David Murphy Distances
Until November 30, 2024, the abstract work of the English painter and sculptor David Murphy will be exhibited for the new chapter of Cadogan SOLO, a project at the Milanese venue of Cadogan Gallery, aimed to explore the work of a single artist at a time in the space in Via Bramante 5.
Distances is the title of the exhibition that brings together works by Murphy, focused on the interaction between volume, light, space and line. To create the paintings Long Ending and Blanket, Murphy followed a long and meticulous creative process, defining abstract and meditative works, with silhouettes and shapes close to those of tracks and furrows, mountains and valleys, textiles and upholstery. To make the Gesso Panels, the artist relied on a technique devised by Cennino Cennini dating back to the 15th century, using traditional French chalk and rabbit skin glue. Next, Murphy applies multiple layers of casein paint to the panels, creating a network of lines and thus a surface with a texture similar to that of a fabric. Finally, after the drying and polishing of the panels, the surface of the canvas has been scratched, producing a sequence of more or less regular lines and carving unprecedented images and shapes out of the chalk.

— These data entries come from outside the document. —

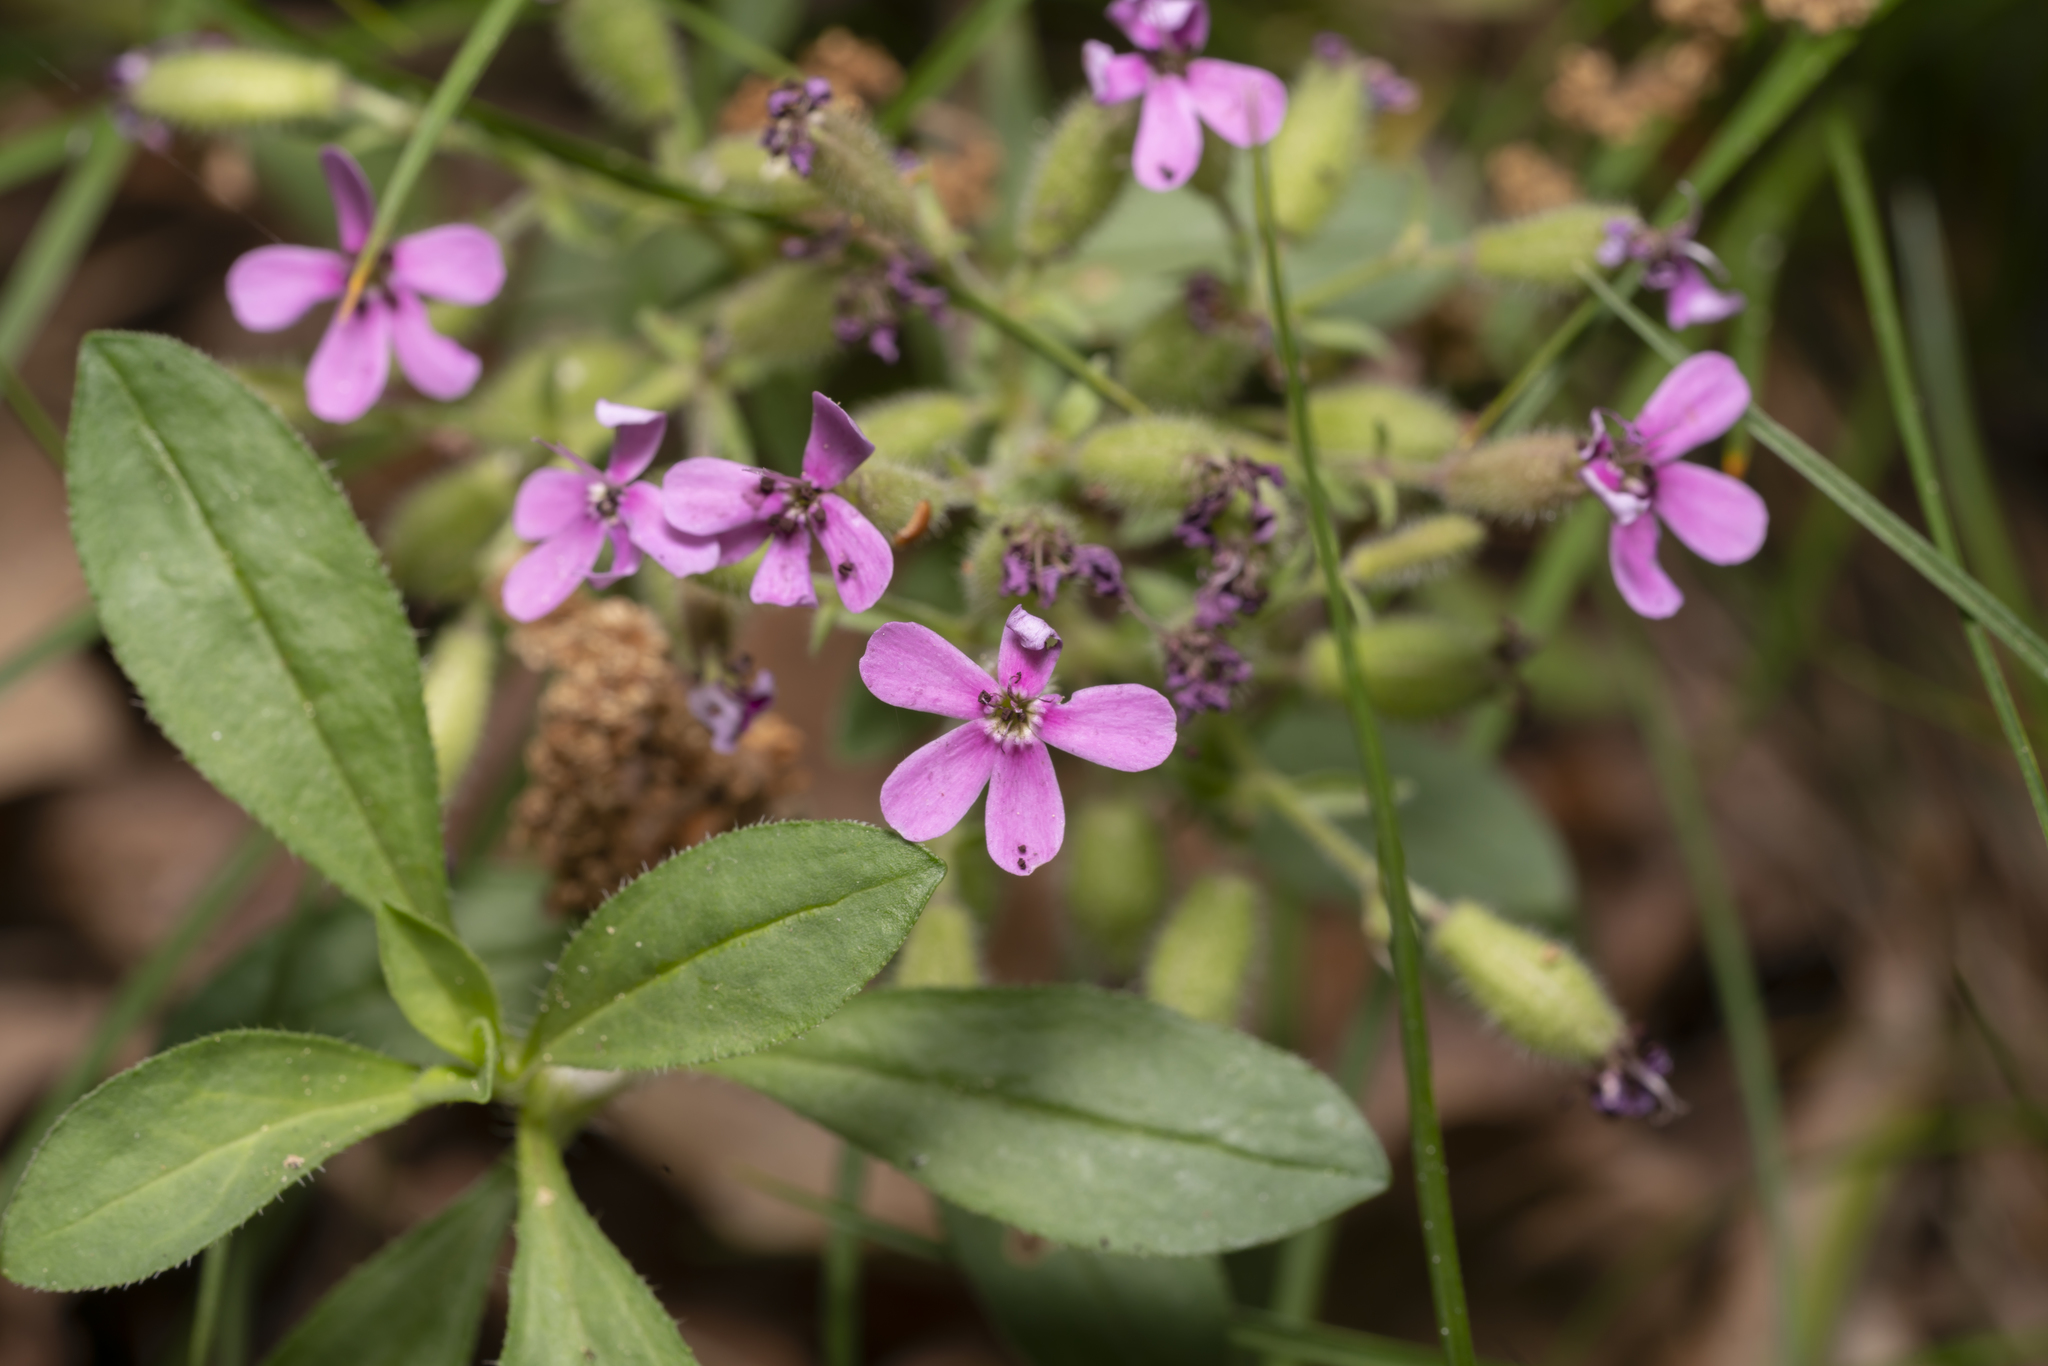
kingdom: Plantae
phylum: Tracheophyta
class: Magnoliopsida
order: Caryophyllales
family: Caryophyllaceae
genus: Saponaria
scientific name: Saponaria ocymoides
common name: Rock soapwort
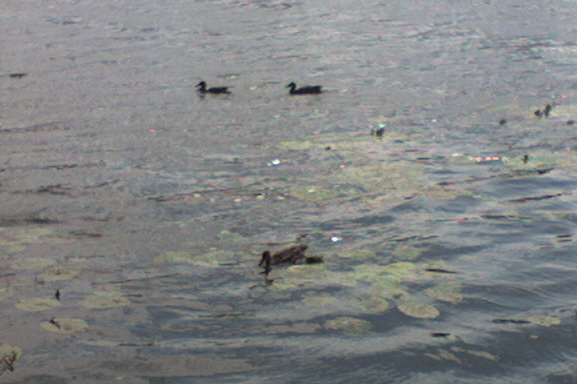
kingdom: Animalia
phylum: Chordata
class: Aves
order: Anseriformes
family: Anatidae
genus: Anas
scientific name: Anas platyrhynchos
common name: Mallard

By investigating mass and tension, by pushing materials to their brink and responding with sensitivity, David makes work which is transgressive of those fixed ideas of what art is and should be. This is an innately physical practice. Rhythm and movement flow throughout, revealing and pointing us towards the fundamental energy in all things. David's work lives in the threshold between boundaries, between 2D and 3D, between figuration and abstraction, between the organic and the man-made, in the space just beyond our perception.
Jo Baring, Director of the Ingram Collection.